DATA PROVIDED Block Start
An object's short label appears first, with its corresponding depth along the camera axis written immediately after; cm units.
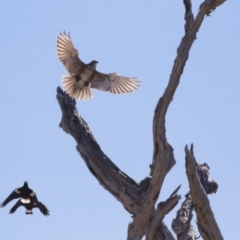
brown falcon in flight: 2677
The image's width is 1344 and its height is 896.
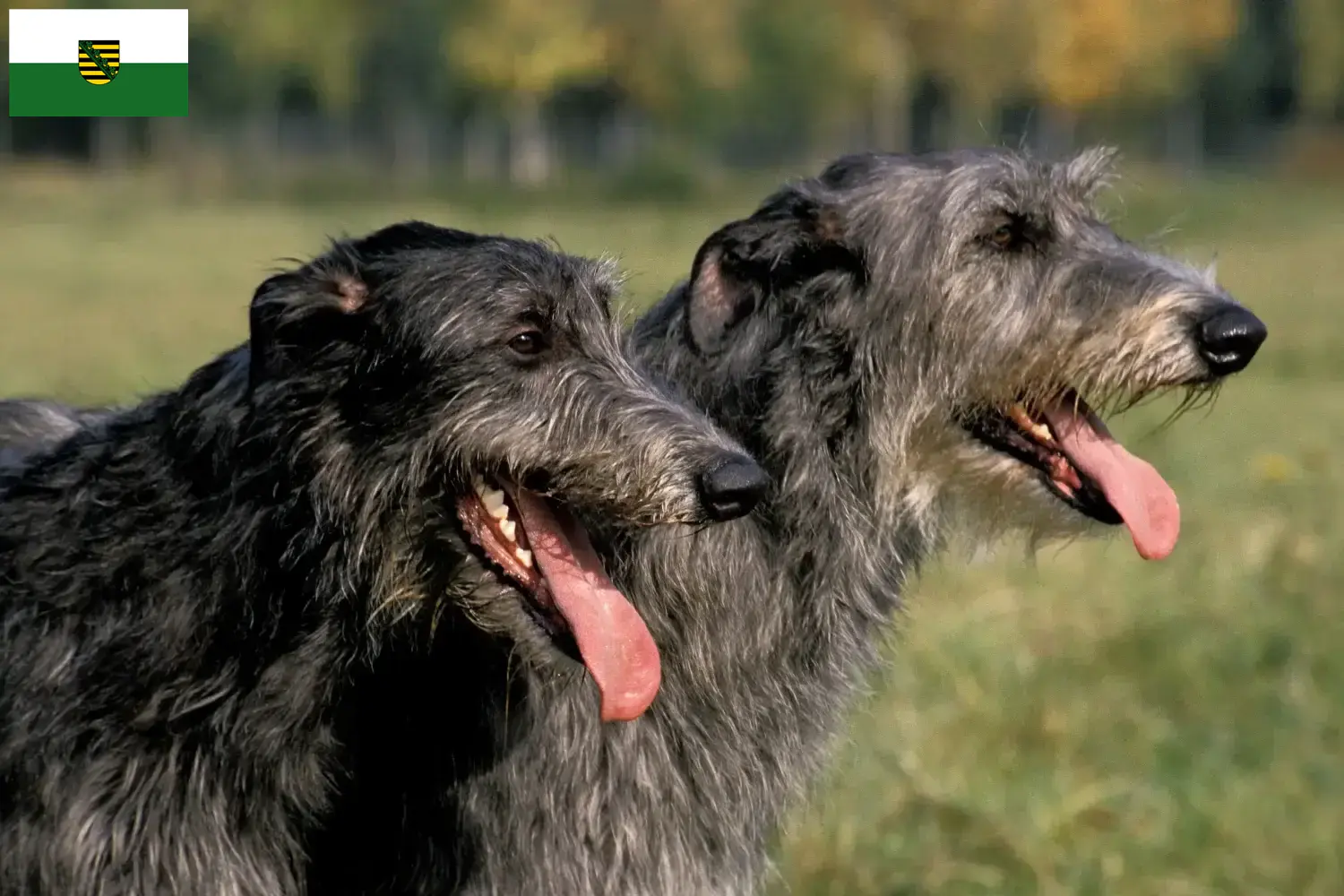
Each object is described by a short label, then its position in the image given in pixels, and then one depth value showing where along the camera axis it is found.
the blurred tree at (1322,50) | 55.91
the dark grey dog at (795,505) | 3.94
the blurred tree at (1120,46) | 49.09
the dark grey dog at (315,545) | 3.58
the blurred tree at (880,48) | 48.06
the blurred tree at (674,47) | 48.34
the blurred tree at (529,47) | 48.72
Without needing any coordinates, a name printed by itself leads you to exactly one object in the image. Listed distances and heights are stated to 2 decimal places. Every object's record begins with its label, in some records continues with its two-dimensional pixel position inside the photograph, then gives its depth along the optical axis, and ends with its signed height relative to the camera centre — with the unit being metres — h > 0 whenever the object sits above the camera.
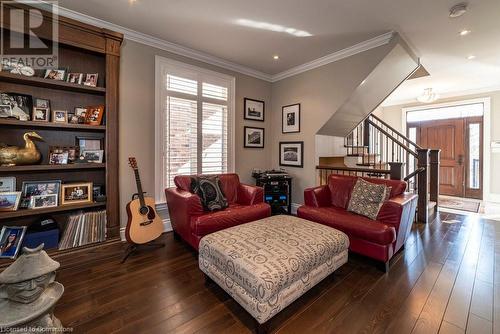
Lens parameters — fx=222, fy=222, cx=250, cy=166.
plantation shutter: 3.31 +0.69
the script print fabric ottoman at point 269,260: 1.43 -0.69
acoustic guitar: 2.51 -0.66
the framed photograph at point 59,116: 2.52 +0.55
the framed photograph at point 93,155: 2.71 +0.12
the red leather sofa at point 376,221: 2.19 -0.59
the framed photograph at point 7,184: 2.32 -0.21
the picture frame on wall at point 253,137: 4.27 +0.57
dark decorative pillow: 2.77 -0.35
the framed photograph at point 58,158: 2.52 +0.07
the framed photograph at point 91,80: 2.68 +1.03
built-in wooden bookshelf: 2.41 +0.48
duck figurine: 2.22 +0.11
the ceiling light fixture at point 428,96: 4.62 +1.49
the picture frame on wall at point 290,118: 4.18 +0.92
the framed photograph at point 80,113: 2.70 +0.63
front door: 5.44 +0.40
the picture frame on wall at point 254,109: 4.25 +1.11
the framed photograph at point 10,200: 2.24 -0.37
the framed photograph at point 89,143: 2.77 +0.27
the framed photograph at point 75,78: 2.60 +1.02
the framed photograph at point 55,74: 2.47 +1.02
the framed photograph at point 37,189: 2.39 -0.27
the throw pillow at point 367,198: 2.51 -0.38
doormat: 4.57 -0.82
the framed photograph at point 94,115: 2.70 +0.61
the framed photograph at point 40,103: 2.47 +0.69
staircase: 3.73 +0.07
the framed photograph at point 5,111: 2.24 +0.54
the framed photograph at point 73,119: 2.64 +0.54
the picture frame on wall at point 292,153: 4.16 +0.24
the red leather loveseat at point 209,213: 2.46 -0.55
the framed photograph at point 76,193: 2.54 -0.34
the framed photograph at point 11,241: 2.22 -0.78
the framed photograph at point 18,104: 2.27 +0.63
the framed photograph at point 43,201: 2.38 -0.41
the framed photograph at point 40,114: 2.41 +0.55
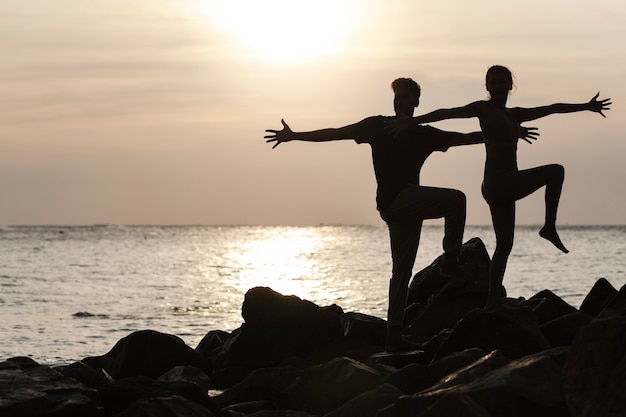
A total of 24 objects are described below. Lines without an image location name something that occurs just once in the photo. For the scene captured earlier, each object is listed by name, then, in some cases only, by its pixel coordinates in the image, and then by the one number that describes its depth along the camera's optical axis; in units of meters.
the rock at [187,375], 10.91
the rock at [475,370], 7.30
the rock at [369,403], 7.75
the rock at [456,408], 6.19
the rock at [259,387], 9.78
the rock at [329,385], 8.67
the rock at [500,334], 9.05
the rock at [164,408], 7.62
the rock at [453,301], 12.62
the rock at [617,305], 10.20
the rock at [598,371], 6.23
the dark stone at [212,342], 13.56
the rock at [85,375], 10.48
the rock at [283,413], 8.23
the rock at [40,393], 8.42
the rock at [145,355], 11.35
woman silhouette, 9.50
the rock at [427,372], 8.49
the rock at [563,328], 9.78
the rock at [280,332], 11.55
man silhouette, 9.66
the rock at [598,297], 12.13
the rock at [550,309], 11.89
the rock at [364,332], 11.45
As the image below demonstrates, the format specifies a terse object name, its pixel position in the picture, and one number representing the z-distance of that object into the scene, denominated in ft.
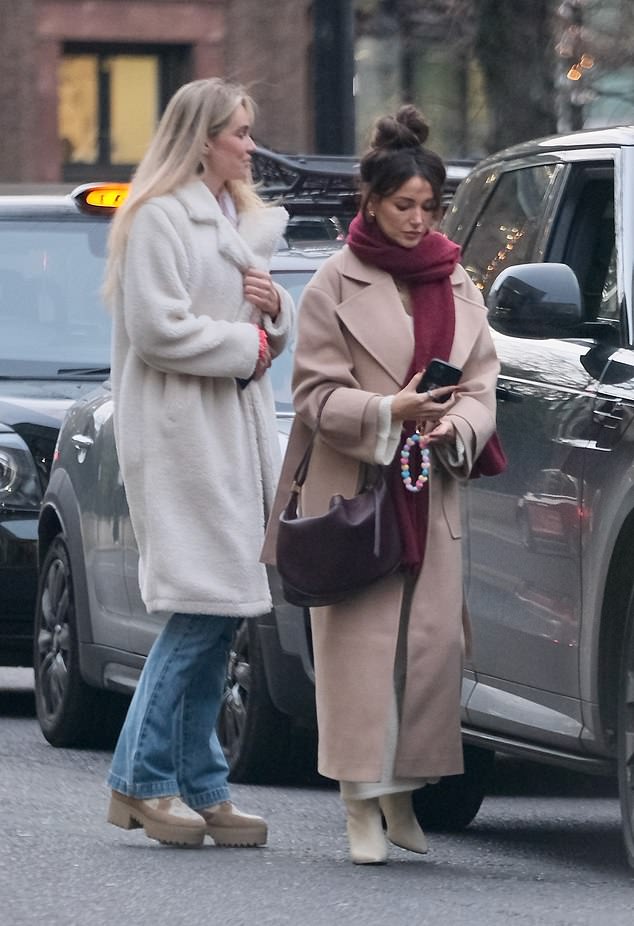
DATA PROVIDED Block End
Look through the entries above, and wherever a line holds the string "leather", copy it.

SOLUTION TO THIS TASK:
the red leather sofa at point 376,221: 2.19 -0.59
the red leather loveseat at point 209,213: 2.46 -0.55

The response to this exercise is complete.